Шрифт:
Закладка:
Местная анестезия заключается в постановке укола за глазное яблоко.
Я и сама ставила такие уколы своим пациентам, но отказалась, настояв на наркозе. Когда подошла моя очередь, медсестра взяла меня за руку и повела в операционную. Ноги от страха были ватными. Зайдя в операционную, я начала плакать. Вдобавок мне было некомфортно из-за того, что я плохо видела обстановку вокруг, ведь очки мне пришлось оставить в палате. Меня уложили на стол, анестезиолог надел на меня маску, и я почувствовала запах яблок. Лежу и говорю: «Яблочками пахнет». Анестезиолог приподнял маску и переспросил меня. Я повторила про запах яблок. Он опустил маску мне на лицо, вытер мою слезу — и все. Наступила темнота. Я очнулась от невыносимой сухости во рту и попросила воды. Помню, что мне дали выпить почему-то очень теплую воду, и плохо помню, как добралась до кровати в палате, так и отключившись в операционном белье. Придя в себя, я почувствовала, как сильно болит глаз и мешают швы. Слезы текли рекой. Меня очень поддерживали мой будущий муж, мои одногруппники и мой учитель, который назвал меня «Мисс Ортофория[9]». После того как прошла боль, рассосалась кровь и смягчились швы, я смотрела в зеркало и не узнавала себя. Я впервые почувствовала себя красивой. Плача от радости, я поделилась своим счастьем с Игорем Леонидовичем на контрольном осмотре. Мне больше не надо подстраиваться, чтобы выглядеть нормально на снимках, больше не надо стесняться смотреть в глаза, и больше никто не скажет, что я косоглазая.
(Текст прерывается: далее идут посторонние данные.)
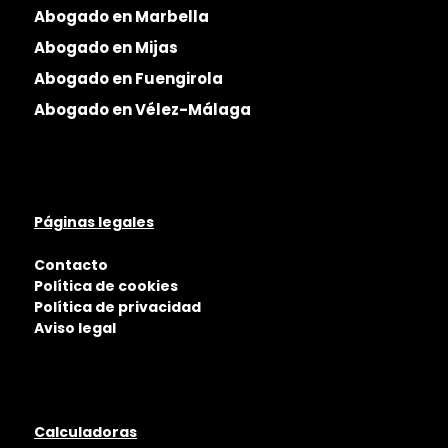
Abogado en Marbella
Abogado en Mijas
Abogado en Fuengirola
Abogado en Vélez-Málaga
Páginas legales
Contacto
Política de cookies
Política de privacidad
Aviso legal
Calculadoras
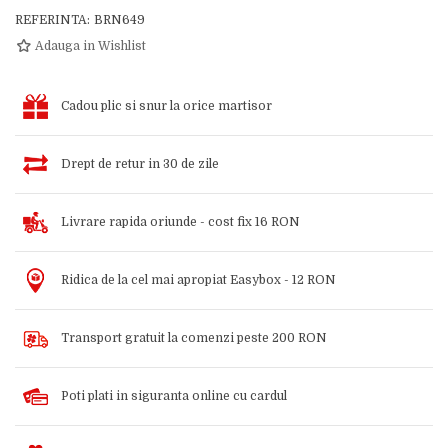
REFERINTA:
BRN649
Adauga in Wishlist
Cadou plic si snur la orice martisor
Drept de retur in 30 de zile
Livrare rapida oriunde - cost fix 16 RON
Ridica de la cel mai apropiat Easybox - 12 RON
Transport gratuit la comenzi peste 200 RON
Poti plati in siguranta online cu cardul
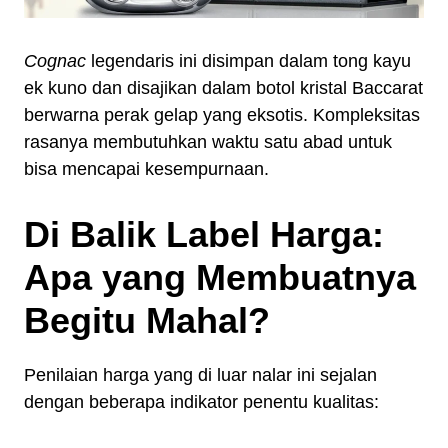
Cognac
legendaris ini disimpan dalam tong kayu
ek kuno dan disajikan dalam botol kristal Baccarat
berwarna perak gelap yang eksotis. Kompleksitas
rasanya membutuhkan waktu satu abad untuk
bisa mencapai kesempurnaan.
Di Balik Label Harga:
Apa yang Membuatnya
Begitu Mahal?
Penilaian harga yang di luar nalar ini sejalan
dengan beberapa indikator penentu kualitas:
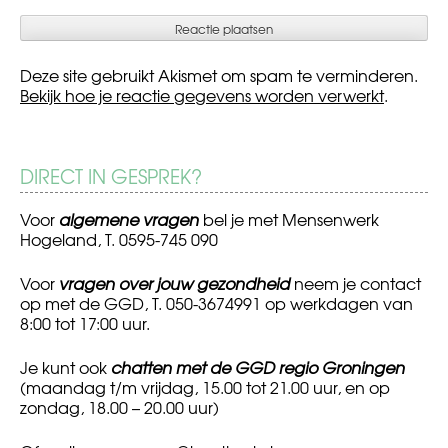
Deze site gebruikt Akismet om spam te verminderen.
Bekijk hoe je reactie gegevens worden verwerkt
.
DIRECT IN GESPREK?
Voor
algemene vragen
bel je met Mensenwerk
Hogeland, T. 0595-745 090
Voor
vragen over jouw gezondheid
neem je contact
op met de GGD, T. 050-3674991 op werkdagen van
8:00 tot 17:00 uur.
Je kunt ook
chatten met de GGD regio Groningen
(maandag t/m vrijdag, 15.00 tot 21.00 uur, en op
zondag, 18.00 – 20.00 uur)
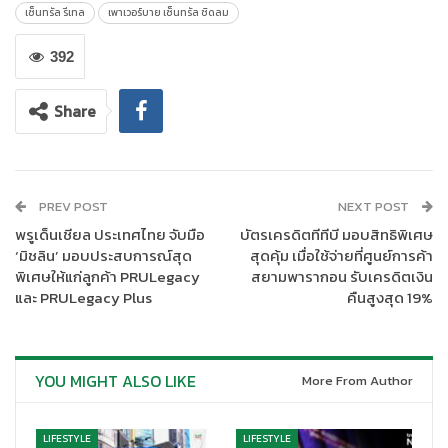
เคยหยุดพัฒนาและค้นหาสิ่งใหม่ๆ เพื่อมอบประสบการณ์การช้อปปิ้ง
เซ็นทรัล รีเทล
เพาเวอร์บาย เซ็นทรัล ชิดลม
ที่ดีที่สุดให้แก่ลูกค้ามาโดยตลอด สำหรับชิดลมเป็นโลเคชั่นโดดเด่น
ใจกลางเมืองและมีศักยภาพในรัศมี 5 กิโลเมตร ล้อมรอบไปด้วย
392
โรงแรมหรู คอนโดมิเนียระดับไฮเอ็น สถานทูต และอาคารสำนักงาน
ขนาดใหญ่ ซึ่งเป็นกลุ่มลูกค้ามีกำลังซื้อสูงทั้งชาวไทย และต่างชาติที่
Share
เป็นนักท่องเที่ยว และ Expat มีไลฟ์สไตล์แบบลักชัวรี่ เราจึงได้ยก
ระดับสาขานี้ให้เป็นคอนเซ็ปต์
“
Premium store”
แห่งแรก เพื่อให้สอด
รับกับไลฟ์สไตล์ของลูกค้ากลุ่มนี้โดยเฉพาะ
PREV POST
NEXT POST
พรูเด็นเชียล ประเทศไทย จับมือ
บัตรเครดิตทีทีบี มอบสิทธิพิเศษ
‘มิชลิน’ มอบประสบการณ์สุด
สุดคุ้ม เมื่อใช้จ่ายที่ศูนย์การค้า
พิเศษให้แก่ลูกค้า PRULegacy
สยามพารากอน รับเครดิตเงิน
และ PRULegacy Plus
คืนสูงสุด 19%
YOU MIGHT ALSO LIKE
More From Author
โดยได้เนรมิตโฉมใหม่ของร้านในลุคโมเดิร์น เรียบง่าย มีโซน
Innovation & Experience เพื่อนำเสนอไอเดียในการเลือกเครื่องใช้
ไฟฟ้าที่แมทช์กับการใช้งานภายในบ้าน ในคอนเซ็ปต์ Smart Home
LIFESTYLE
LIFESTYLE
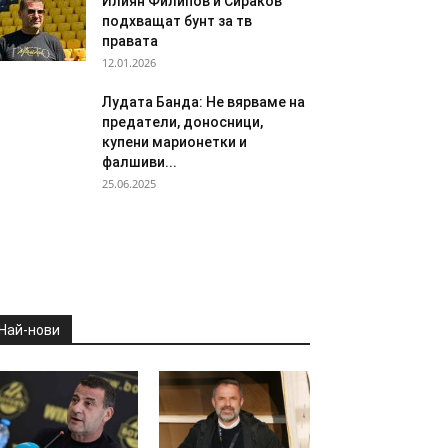
Илиян Филипов и Сираков
подхващат бунт за тв
правата
12.01.2026
Лудата Банда: Не вярваме на
предатели, доносници,
купени марионетки и
фалшиви...
25.06.2025
Най-нови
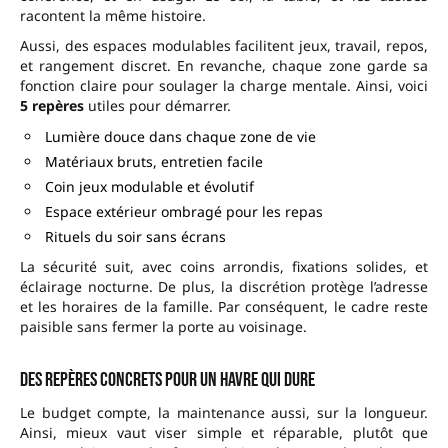
racontent la même histoire.
Aussi, des espaces modulables facilitent jeux, travail, repos,
et rangement discret. En revanche, chaque zone garde sa
fonction claire pour soulager la charge mentale. Ainsi, voici
5 repères
utiles pour démarrer.
Lumière douce dans chaque zone de vie
Matériaux bruts, entretien facile
Coin jeux modulable et évolutif
Espace extérieur ombragé pour les repas
Rituels du soir sans écrans
La sécurité suit, avec coins arrondis, fixations solides, et
éclairage nocturne. De plus, la discrétion protège l’adresse
et les horaires de la famille. Par conséquent, le cadre reste
paisible sans fermer la porte au voisinage.
Des repères concrets pour un havre qui dure
Le budget compte, la maintenance aussi, sur la longueur.
Ainsi, mieux vaut viser simple et réparable, plutôt que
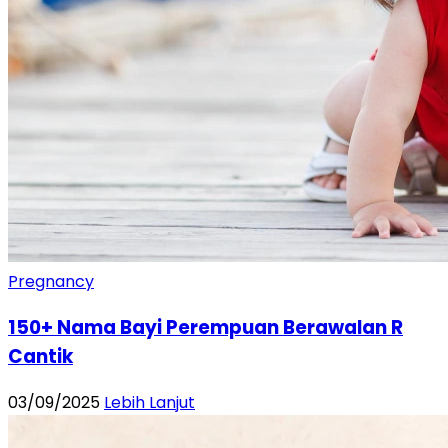
Pregnancy
150+ Nama Bayi Perempuan Berawalan R
Cantik
03/09/2025
Lebih Lanjut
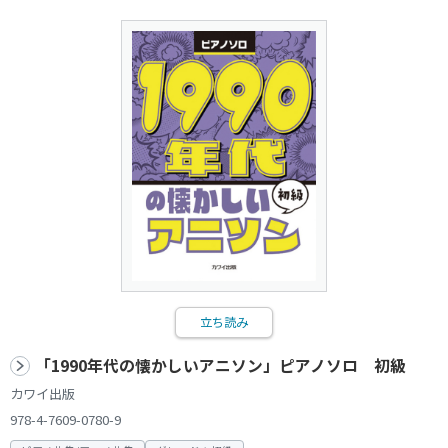
立ち読み
「1990年代の懐かしいアニソン」ピアノソロ 初級
カワイ出版
978-4-7609-0780-9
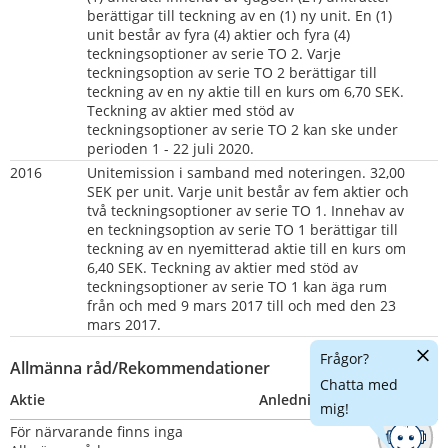
berättigar till teckning av en (1) ny unit. En (1) 
unit består av fyra (4) aktier och fyra (4) 
teckningsoptioner av serie TO 2. Varje 
teckningsoption av serie TO 2 berättigar till 
teckning av en ny aktie till en kurs om 6,70 SEK. 
Teckning av aktier med stöd av 
teckningsoptioner av serie TO 2 kan ske under 
perioden 1 - 22 juli 2020.                
2016     
Unitemission i samband med noteringen. 32,00 
SEK per unit. Varje unit består av fem aktier och 
två teckningsoptioner av serie TO 1. Innehav av 
en teckningsoption av serie TO 1 berättigar till 
teckning av en nyemitterad aktie till en kurs om 
6,40 SEK. Teckning av aktier med stöd av 
teckningsoptioner av serie TO 1 kan äga rum 
från och med 9 mars 2017 till och med den 23 
mars 2017.
Dölj
Frågor?
Allmänna råd/Rekommendationer
chatt
Chatta med
Aktie
Anledning
Nummer
mig!
För närvarande finns inga 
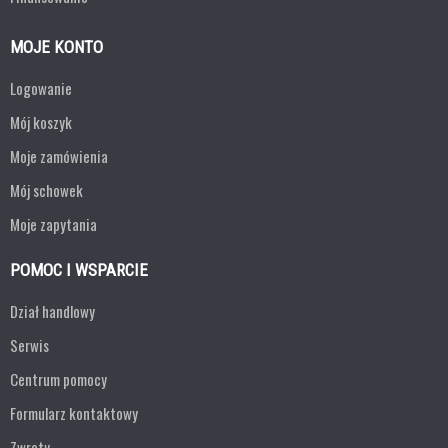
MOJE KONTO
Logowanie
Mój koszyk
Moje zamówienia
Mój schowek
Moje zapytania
POMOC I WSPARCIE
Dział handlowy
Serwis
Centrum pomocy
Formularz kontaktowy
Zwroty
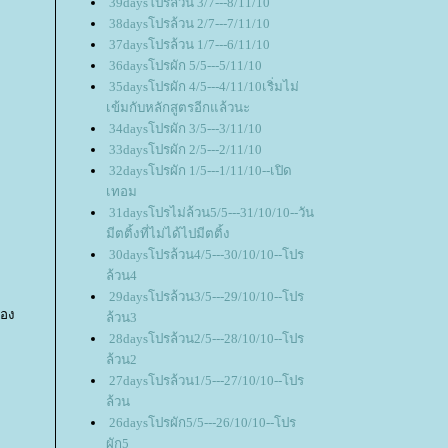
39daysโปรล้วน 3/7---8/11/10
38daysโปรล้วน 2/7---7/11/10
37daysโปรล้วน 1/7---6/11/10
36daysโปรผัก 5/5---5/11/10
35daysโปรผัก 4/5---4/11/10เริ่มไม่
เข้มกับหลักสูตรอีกแล้วนะ
34daysโปรผัก 3/5---3/11/10
33daysโปรผัก 2/5---2/11/10
32daysโปรผัก 1/5---1/11/10--เปิด
เทอม
31daysโปรไม่ล้วน5/5---31/10/10--วัน
มีตติ้งที่ไม่ได้ไปมีตติ้ง
30daysโปรล้วน4/5---30/10/10--โปร
ล้วน4
29daysโปรล้วน3/5---29/10/10--โปร
ของ
ล้วน3
28daysโปรล้วน2/5---28/10/10--โปร
ล้วน2
27daysโปรล้วน1/5---27/10/10--โปร
ล้วน
26daysโปรผัก5/5---26/10/10--โปร
ผัก5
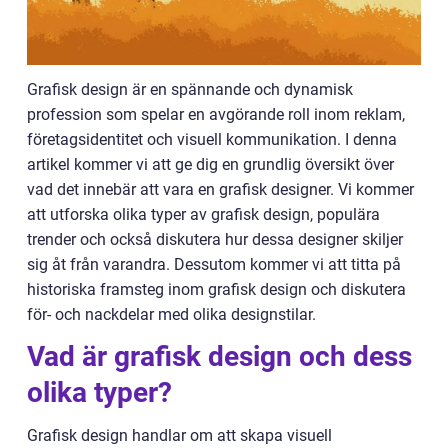
Grafisk design är en spännande och dynamisk
profession som spelar en avgörande roll inom reklam,
företagsidentitet och visuell kommunikation. I denna
artikel kommer vi att ge dig en grundlig översikt över
vad det innebär att vara en grafisk designer. Vi kommer
att utforska olika typer av grafisk design, populära
trender och också diskutera hur dessa designer skiljer
sig åt från varandra. Dessutom kommer vi att titta på
historiska framsteg inom grafisk design och diskutera
för- och nackdelar med olika designstilar.
Vad är grafisk design och dess
olika typer?
Grafisk design handlar om att skapa visuell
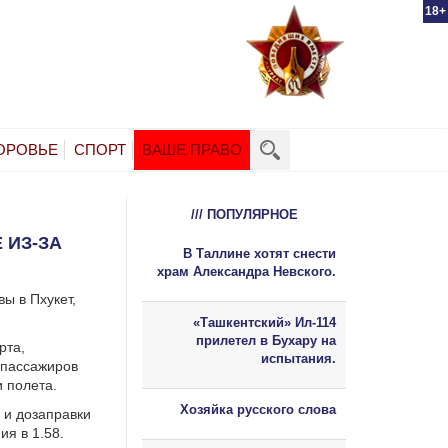
18+
ОРОВЬЕ
СПОРТ
ВАШЕ ПРАВО
/// ПОПУЛЯРНОЕ
 ИЗ-ЗА
В Таллине хотят снести
храм Александра Невского.
ы в Пхукет,
«Ташкентский» Ил-114
прилетел в Бухару на
рта,
испытания.
 пассажиров
и полета.
Хозяйка русского слова
 и дозаправки
ия в 1.58.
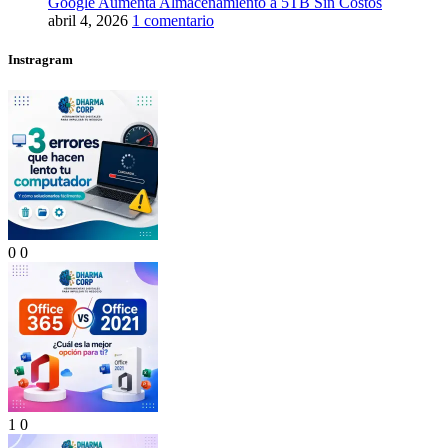
Google Aumenta Almacenamiento a 5TB Sin Costos
abril 4, 2026
1 comentario
Instragram
0
0
1
0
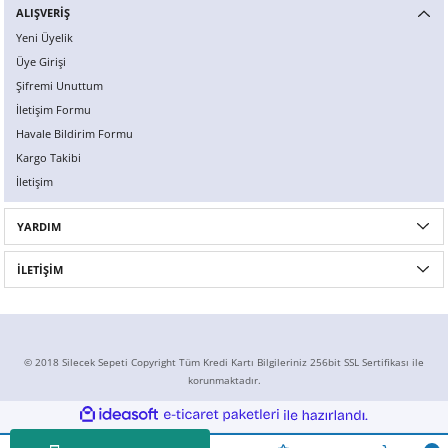
ALIŞVERİŞ
Yeni Üyelik
Üye Girişi
Şifremi Unuttum
İletişim Formu
Havale Bildirim Formu
Kargo Takibi
İletişim
YARDIM
İLETİŞİM
© 2018 Silecek Sepeti Copyright Tüm Kredi Kartı Bilgileriniz 256bit SSL Sertifikası ile
korunmaktadır.
ideasoft
ile
e-
hazırlandı.
ticaret
paketleri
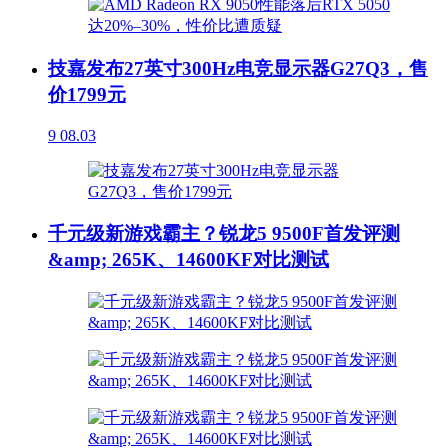
技嘉发布27英寸300Hz电竞显示器G27Q3，售
价1799元
9
08.03
千元级新游戏霸主？锐龙5 9500F首发评测
&amp; 265K、14600KF对比测试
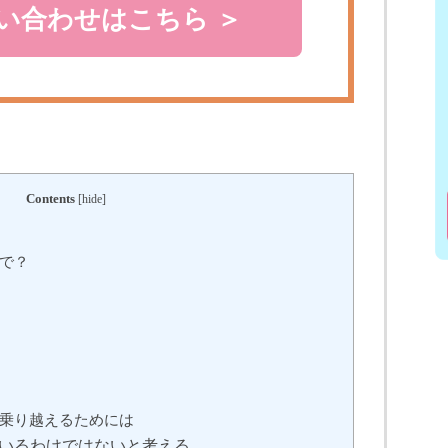
い合わせはこちら ＞
Contents
[
hide
]
で？
乗り越えるためには
いるわけではないと考える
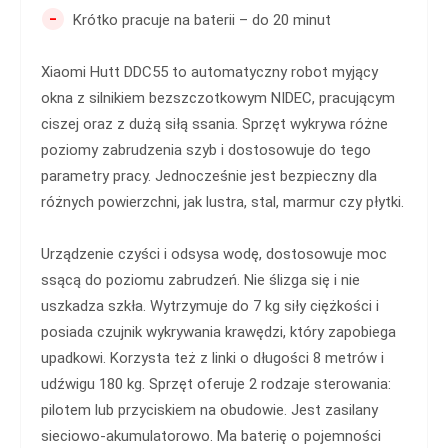
-
Krótko pracuje na baterii – do 20 minut
Xiaomi Hutt DDC55 to automatyczny robot myjący
okna z silnikiem bezszczotkowym NIDEC, pracującym
ciszej oraz z dużą siłą ssania. Sprzęt wykrywa różne
poziomy zabrudzenia szyb i dostosowuje do tego
parametry pracy. Jednocześnie jest bezpieczny dla
różnych powierzchni, jak lustra, stal, marmur czy płytki.
Urządzenie czyści i odsysa wodę, dostosowuje moc
ssącą do poziomu zabrudzeń. Nie ślizga się i nie
uszkadza szkła. Wytrzymuje do 7 kg siły ciężkości i
posiada czujnik wykrywania krawędzi, który zapobiega
upadkowi. Korzysta też z linki o długości 8 metrów i
udźwigu 180 kg. Sprzęt oferuje 2 rodzaje sterowania:
pilotem lub przyciskiem na obudowie. Jest zasilany
sieciowo-akumulatorowo. Ma baterię o pojemności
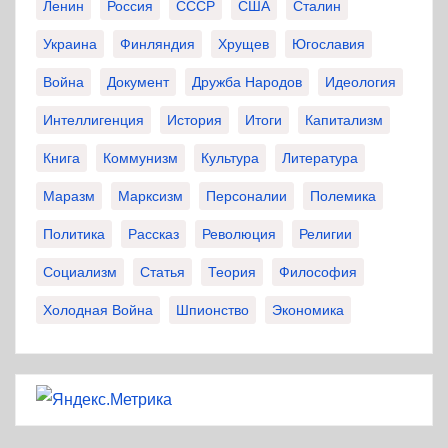
Ленин
Россия
СССР
США
Сталин
Украина
Финляндия
Хрущев
Югославия
Война
Документ
Дружба Народов
Идеология
Интеллигенция
История
Итоги
Капитализм
Книга
Коммунизм
Культура
Литература
Маразм
Марксизм
Персоналии
Полемика
Политика
Рассказ
Революция
Религии
Социализм
Статья
Теория
Философия
Холодная Война
Шпионство
Экономика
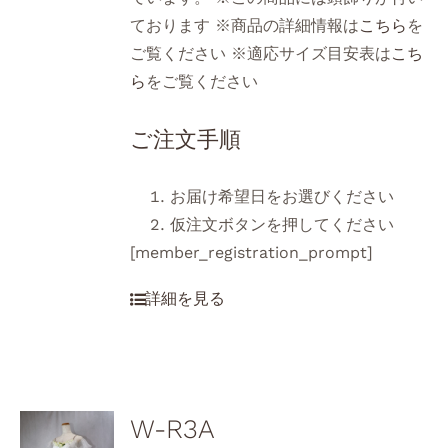
ております ※商品の詳細情報は
こちら
を
ご覧ください ※適応サイズ目安表は
こち
ら
をご覧ください
ご注文手順
お届け希望日をお選びください
仮注文ボタンを押してください
[member_registration_prompt]
W-R3A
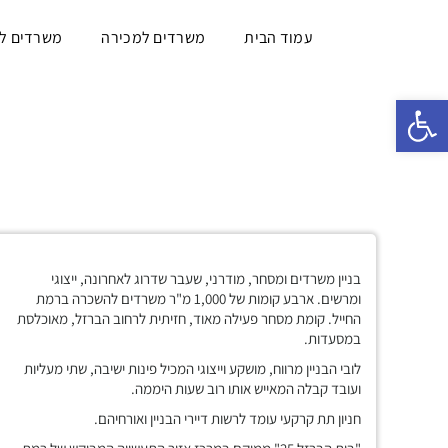
עמוד הבית
משרדים למכירה
משרדים ל
פתח סרגל נגישות
בניין משרדים ומסחר, מודרני, שעבר שדרוג לאחרונה, ייצוגי
ומרשים. ארבע קומות של 1,000 מ"ר משרדים להשכרה ברמת
החייל. קומת מסחר פעילה מאוד, חזיתית לרחוב הברזל, מאוכלסת
במסעדות.
לובי הבניין מרווח, מושקע וייצוגי המכיל פינות ישיבה, שתי מעליות
ועובד קבלה המאייש אותו רוב שעות היממה.
חניון תת קרקעי עומד לרשות דיירי הבניין ואורחיהם.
Игорь Леонидович не только влюбил меня в детскую офтальмологию, но и избавил навсегда от многолетних комплексов и шального вида.
Онкология
Работа с пациентами с разнообразными образованиями в области глаз пробудила во мне интерес к такому направлению, как онкоофтальмология, хоть оно и недостаточно хорошо развито в Новосибирске.
Одной из первых операций, которую я увидела в ординатуре, стала экзентерация орбиты — удаление не только глазного яблока, но и всего содержимого орбиты, вплоть до костных стенок. Такие операции выполняются при злокачественных процессах, когда никакое другое лечение не будет эффективным. У пациента на операционном столе была меланома хориоидеи — злокачественная опухоль сосудистой оболочки глаза, которая проросла через стенки глазного яблока и устремлялась вглубь орбиты. После подобных операций и периода восстановления пациент направляется в центр протезирования для изготовления протеза.
Глазные протезы
Во время ординатуры мне посчастливилось попасть на экскурсию в такой центр. Вы наверняка видели, как работают стеклодувы. Так вот, некоторые виды протезов тоже выдувают из стекла, а потом вручную раскрашивают, подбирая цвет и рисунок радужки под каждого пациента.
Позже мне довелось увидеть пациента со злокачественной опухолью, которая съела не только область глаза, но и половину лица.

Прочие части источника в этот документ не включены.